First of all, there are two kinds of people: the people who divide everything into categories and those who don’t. Sure, you’ve heard it before, but it’s still funny, and it’s still true.

I’m the former, masquerading as the latter. Under this carefree, warm and fuzzy hippie facade you’ll find a heart of … well, science has, in fact, been puzzled by that for decades; it’s a bit like the elusive Giant Squid, only like way elusiver, and if they ever capture it on video I shall immediately post the YouTube, yew betcha.

In any case, I do find myself living in a dichotomous world, and whether or not that is completely subjective or not isn’t a question I bother my pretty (and newly red) head about: after all, if the world IS completely subjective, my take on it is obviously and by definition correct. If it is objective, my take on it is still obviously and by definition correct, and things are made much simpler by the fact that other people are forced to acknowledge this, even sometimes really stupid ones.
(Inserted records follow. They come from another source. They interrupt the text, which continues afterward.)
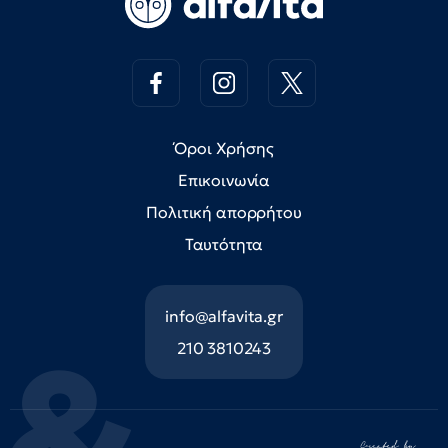
Όροι Χρήσης
Επικοινωνία
Πολιτική απορρήτου
Ταυτότητα
info@alfavita.gr
210 3810243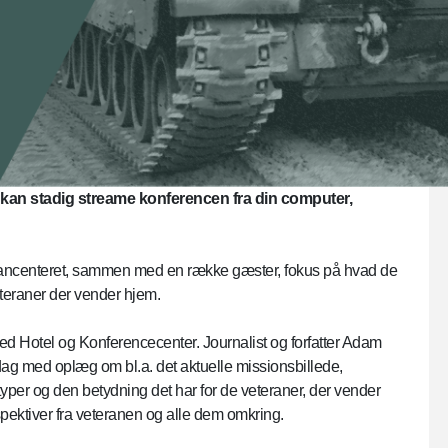
 kan stadig streame konferencen fra din computer,
erancenteret, sammen med en række gæster, fokus på hvad de
teraner der vender hjem.
ed Hotel og Konferencecenter. Journalist og forfatter Adam
dag med oplæg om bl.a. det aktuelle missionsbillede,
yper og den betydning det har for de veteraner, der vender
spektiver fra veteranen og alle dem omkring.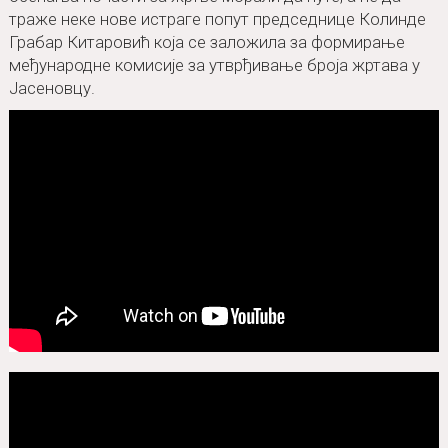
траже неке нове истраге попут председнице Колинде
Грабар Китаровић која се заложила за формирање
међународне комисије за утврђивање броја жртава у
Јасеновцу.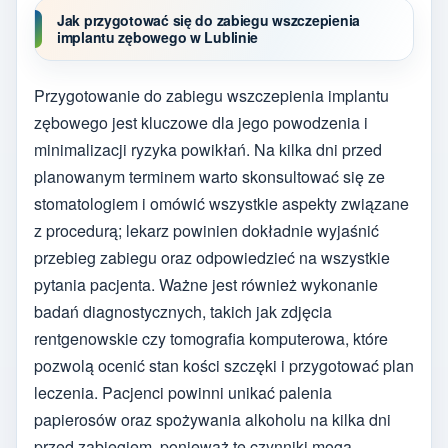
Jak przygotować się do zabiegu wszczepienia
implantu zębowego w Lublinie
Przygotowanie do zabiegu wszczepienia implantu
zębowego jest kluczowe dla jego powodzenia i
minimalizacji ryzyka powikłań. Na kilka dni przed
planowanym terminem warto skonsultować się ze
stomatologiem i omówić wszystkie aspekty związane
z procedurą; lekarz powinien dokładnie wyjaśnić
przebieg zabiegu oraz odpowiedzieć na wszystkie
pytania pacjenta. Ważne jest również wykonanie
badań diagnostycznych, takich jak zdjęcia
rentgenowskie czy tomografia komputerowa, które
pozwolą ocenić stan kości szczęki i przygotować plan
leczenia. Pacjenci powinni unikać palenia
papierosów oraz spożywania alkoholu na kilka dni
przed zabiegiem, ponieważ te czynniki mogą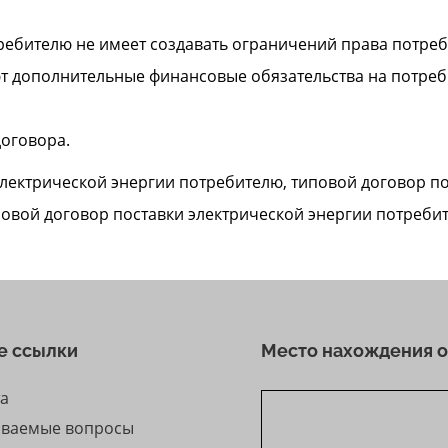
ребителю не имеет создавать ограничений права потреб
 дополнительные финансовые обязательства на потреби
договора.
лектрической энергии потребителю, типовой договор по
повой договор поставки электрической энергии потреб
е ссылки
Место нахождения 
та
аваемые вопросы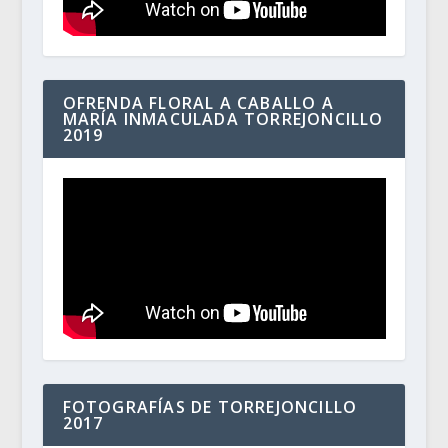
OFRENDA FLORAL A CABALLO A
MARÍA INMACULADA TORREJONCILLO
2019
FOTOGRAFÍAS DE TORREJONCILLO
2017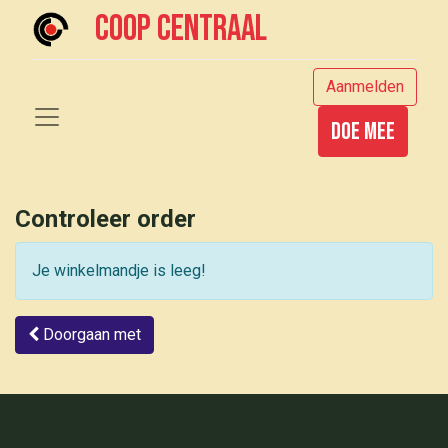
Coop centraal
Aanmelden
Doe mee
Controleer order
Je winkelmandje is leeg!
Doorgaan met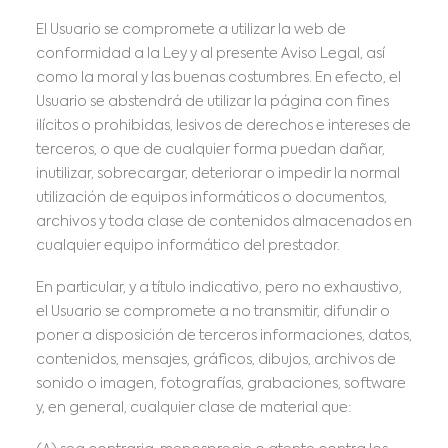
El Usuario se compromete a utilizar la web de
conformidad a la Ley y al presente Aviso Legal, así
como la moral y las buenas costumbres. En efecto, el
Usuario se abstendrá de utilizar la página con fines
ilícitos o prohibidas, lesivos de derechos e intereses de
terceros, o que de cualquier forma puedan dañar,
inutilizar, sobrecargar, deteriorar o impedir la normal
utilización de equipos informáticos o documentos,
archivos y toda clase de contenidos almacenados en
cualquier equipo informático del prestador.
En particular, y a título indicativo, pero no exhaustivo,
el Usuario se compromete a no transmitir, difundir o
poner a disposición de terceros informaciones, datos,
contenidos, mensajes, gráficos, dibujos, archivos de
sonido o imagen, fotografías, grabaciones, software
y, en general, cualquier clase de material que: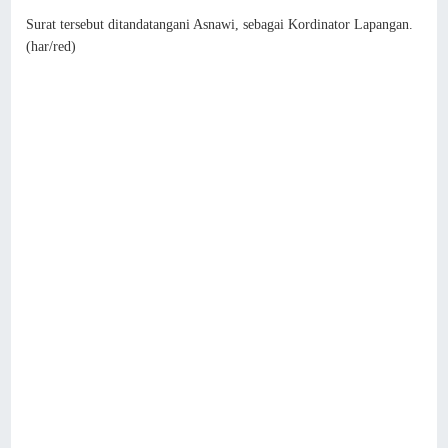
Surat tersebut ditandatangani Asnawi, sebagai Kordinator Lapangan.
(har/red)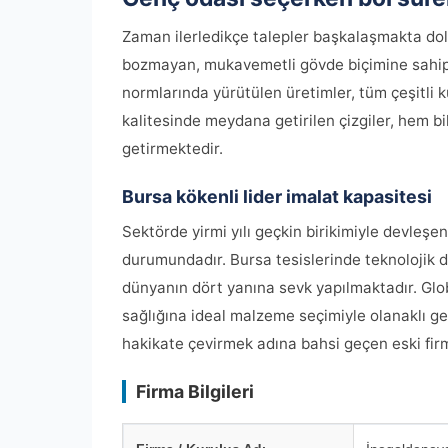
Zaman ilerledikçe talepler başkalaşmakta dola
bozmayan, mukavemetli gövde biçimine sahip 
normlarında yürütülen üretimler, tüm çeşitli k
kalitesinde meydana getirilen çizgiler, hem b
getirmektedir.
Bursa kökenli lider imalat kapasitesi
Sektörde yirmi yılı geçkin birikimiyle devleşe
durumundadır. Bursa tesislerinde teknolojik d
dünyanın dört yanına sevk yapılmaktadır. Globa
sağlığına ideal malzeme seçimiyle olanaklı gerç
hakikate çevirmek adına bahsi geçen eski firm
Firma Bilgileri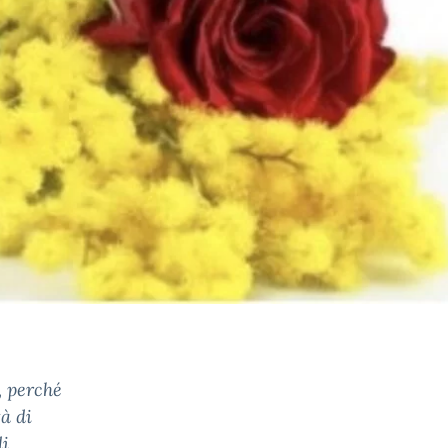
, perché
à di
di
Christmas cards. It’s a post about Christmas cards.

There are two kinds of Christmas cards. There are the kind you fall in love with at Granville Island, deep in the heart of the bourgeois yet nonetheless charming West Side. For each of these, you pay approximately the amount I spend on my main meal each day, and for once I am not joking, although it must be admitted that my meals consist primarily of bean thread noodles, chicken stock, and whatever veggies were on sale that day at Sunrise Market.

They look like this:

West Side Cards, cuz that's how we roll, yo

And then there are the cards that you are just walking down Dunlevy past the Franciscan Sisters of Mercy Bread Jardin lineup (management must here point out that it is, at this time of year, actually a combination soup/bread jardin, to be technical-minded) of assorted impecunious individuals, and one of them (it is not clear whether he is a volunteer, a staffer, or just an above-noted assorted impecunious individual, although he is certainly not a Franciscan Sister of Mercy or, indeed, of anything else) just hands you out of a box.

A big handful. Ten or twelve at least. I’m talking Granville Island lunch money for a week-type number of cards!
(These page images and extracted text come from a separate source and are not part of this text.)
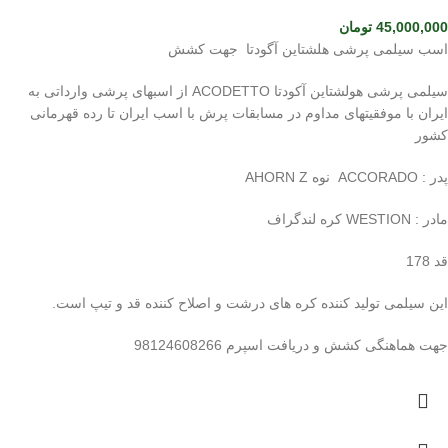
45,000,000
تومان
اسب سیلمی پرشی هلشتاین آگودتا جهت کشش
سیلمی پرشی هولشتاین آکودتا ACODETTO از اسبهای پرشی وارداتی به
ایران با موفقیتهای مداوم در مسابقات پرش با اسب ایران تا رده قهرمانی
کشور
پدر : ACCORADO نوه AHORN Z
مادر : WESTION کره لندگراف
قد 178
این سیلمی تولید کننده کره های درشت و اصلاح کننده قد و تیپ است.
جهت هماهنگی کشش و دریافت اسپرم 98124608266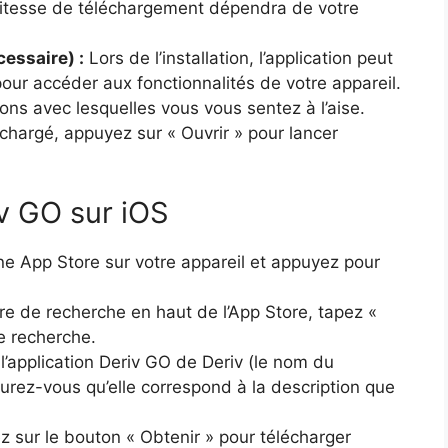
itesse de téléchargement dépendra de votre
cessaire) :
Lors de l’installation, l’application peut
our accéder aux fonctionnalités de votre appareil.
ns avec lesquelles vous vous sentez à l’aise.
chargé, appuyez sur « Ouvrir » pour lancer
v GO sur iOS
ône App Store sur votre appareil et appuyez pour
re de recherche en haut de l’App Store, tapez «
e recherche.
’application Deriv GO de Deriv (le nom du
surez-vous qu’elle correspond à la description que
 sur le bouton « Obtenir » pour télécharger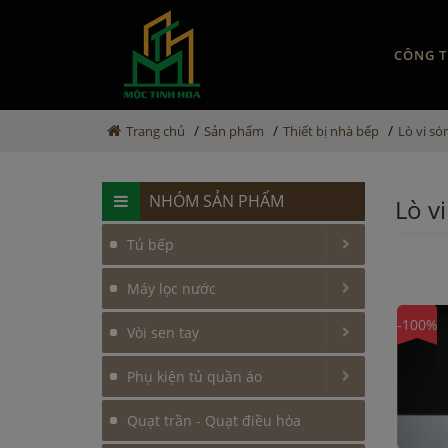
CÔNG T
/
/
/
Trang chủ
Sản phẩm
Thiết bị nhà bếp
Lò vi só
NHÓM SẢN PHẨM
Lò v
Tủ bếp
Máy lọc nước
-100%
Vòi sen tay
Phụ kiện tủ quần áo
Quạt trần - Quạt điều hòa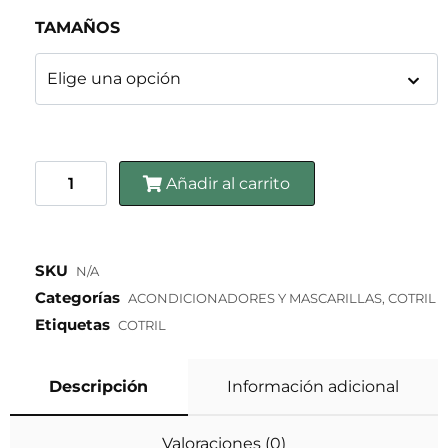
TAMAÑOS
Añadir al carrito
SKU
N/A
Categorías
ACONDICIONADORES Y MASCARILLAS
,
COTRIL
Etiquetas
COTRIL
Descripción
Información adicional
Valoraciones (0)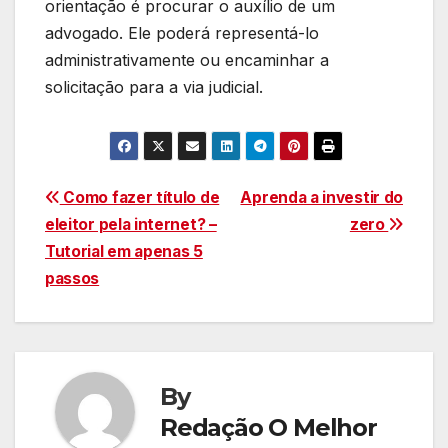
orientação é procurar o auxílio de um
advogado. Ele poderá representá-lo
administrativamente ou encaminhar a
solicitação para a via judicial.
Navegação
Como fazer título de
Aprenda a investir do
eleitor pela internet? –
zero
de
Tutorial em apenas 5
Post
passos
By
Redação O Melhor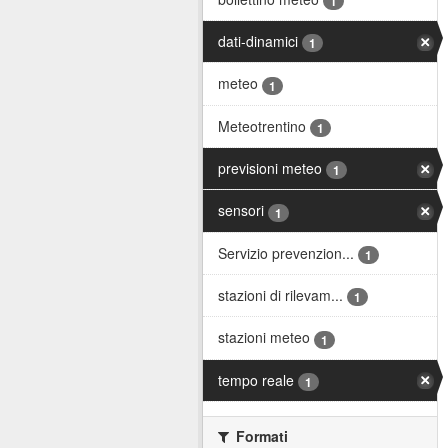
1
dati-dinamici
1
meteo
1
Meteotrentino
1
previsioni meteo
1
sensori
1
Servizio prevenzion...
1
stazioni di rilevam...
1
stazioni meteo
1
tempo reale
1
Formati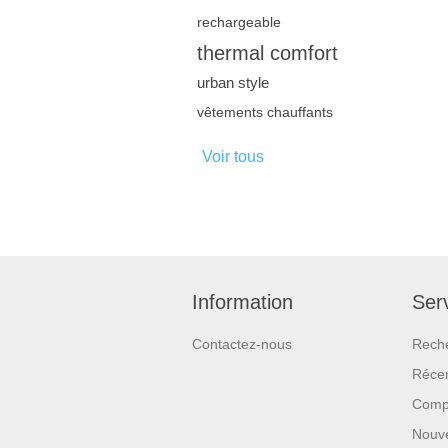
rechargeable
thermal comfort
urban style
vêtements chauffants
Voir tous
Information
Serv
Contactez-nous
Rech
Réce
Compa
Nouv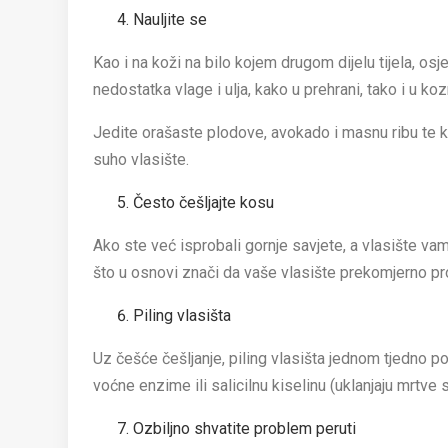
Nauljite se
Kao i na koži na bilo kojem drugom dijelu tijela, os
nedostatka vlage i ulja, kako u prehrani, tako i u koz
Jedite orašaste plodove, avokado i masnu ribu te ko
suho vlasište.
Često češljajte kosu
Ako ste već isprobali gornje savjete, a vlasište vam 
što u osnovi znači da vaše vlasište prekomjerno pro
Piling vlasišta
Uz češće češljanje, piling vlasišta jednom tjedno po
voćne enzime ili salicilnu kiselinu (uklanjaju mrtve st
Ozbiljno shvatite problem peruti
And he says, “Merry Christmas, have some Christmas cards.” And he hands me a mittful.

And I say, “Huh?” because sometimes I am a wee bit slow on the uptake, and I’m wondering if this is going to be followed by some kind of pitch, or if, indeed, he has rolled some poor old widder lady, the sole hope of penmanship on the Downtown EastSide, and stolen her Christmas cards, but no, it appears that he merely has a whole whack of cards that the Catholic church wants him to give away, so he does.

Will I burn in Hell if I think to myself that his offer means I should be wearing a more expensive kind of jacket to be walking around this neighborhood in? Perhaps I will, and I struggle for a moment with the idea of handing back the cards to give to the needy, but that’s what he’s already doing, for lo, I certainly have more than eight friends, and I certainly have no more money for no more fancy West Side cards.

And, as it turns out, these Downtown EastSide nun-sponsored freebies do, in fact, look pretty spiffy:

Downtown EastSide cards, cuz that's how we ALSO roll, yo

So, the world of Christmas cards is divided into two kinds; the kind you buy at the store, and the kind that fall from the sky like flakes once you run out of money.